# 新型コロナウイルス

文在寅に不満爆発、新型コロナ対策で「韓国人より中国人を優遇」騒動

国民に不安を与える「言行不一致」
崔 碩栄 プロフィール

大統領官邸を大々的に消毒…

ただでさえ、政権首脳のスキャンダルが明るみに出てしまったことで、4月の総選挙を心配する政府、そして与党は世論に敏感だ。

国民から不満の声が高まると政府は「マスクの(中国への)支援は民間団体と武漢大学卒業生会が推進したものだ。政府は運送だけ担った」と、政府がしたことではないと弁明にでたのだ。
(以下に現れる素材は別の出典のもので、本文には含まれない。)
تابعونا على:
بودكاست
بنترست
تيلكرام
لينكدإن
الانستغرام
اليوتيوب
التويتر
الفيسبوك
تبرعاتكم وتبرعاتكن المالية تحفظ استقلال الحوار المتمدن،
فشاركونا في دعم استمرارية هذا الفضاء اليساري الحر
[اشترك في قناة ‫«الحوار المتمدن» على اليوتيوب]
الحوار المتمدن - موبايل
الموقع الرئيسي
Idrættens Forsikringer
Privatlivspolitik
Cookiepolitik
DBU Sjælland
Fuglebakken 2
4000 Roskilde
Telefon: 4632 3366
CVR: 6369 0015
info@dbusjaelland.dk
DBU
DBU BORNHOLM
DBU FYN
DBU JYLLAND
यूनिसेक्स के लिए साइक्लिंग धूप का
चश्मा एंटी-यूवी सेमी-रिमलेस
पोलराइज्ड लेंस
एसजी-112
だが、批判的な世論をかわそうという露骨な試みは、逆にさらなる国民の顰蹙を買うだけで終わった。

国民の不信を買うことになった事例をもう一つ紹介する。

 

大統領が自ら「非常に運悪く感染したとしても適切な治療を適時受けたなら、致死率の高い疾病ではなく十分に完治することができるというのは明らかな事実であるようだ」と国民に動揺しないように訴えておきながら、同日、大統領官邸である青瓦台は消毒液の空中散布という派手な手法で大々的に消毒作業を行っていたのだ。

実は文大統領は今年1月、大統領官邸の裏山にミサイル迎撃システムであるパトリオットミサイルを配置した時にも、「北朝鮮との平和が訪れているとか言いながら、実際には北朝鮮を恐れているんじゃないか」という非難を受けている。デマやフェイクニュースよりも国民を不安にさせているのは政府の「言行不一致」なのだ。

4月の総選挙が迫る現在、国家非常状態ともいえる新型コロナウイルスの拡散に対し有効な手立てが打てない現状に与党は戦々恐々としているが、実は野党もまたこの現状について政府を強く攻撃できずにいる。

もし事態がさらに悪化していくのに野党が政府の批判ばかりをしていたとすれば、「非常時だというのに災難を政治の道具として利用している」という逆に攻撃される可能性がないとも言えないからだ。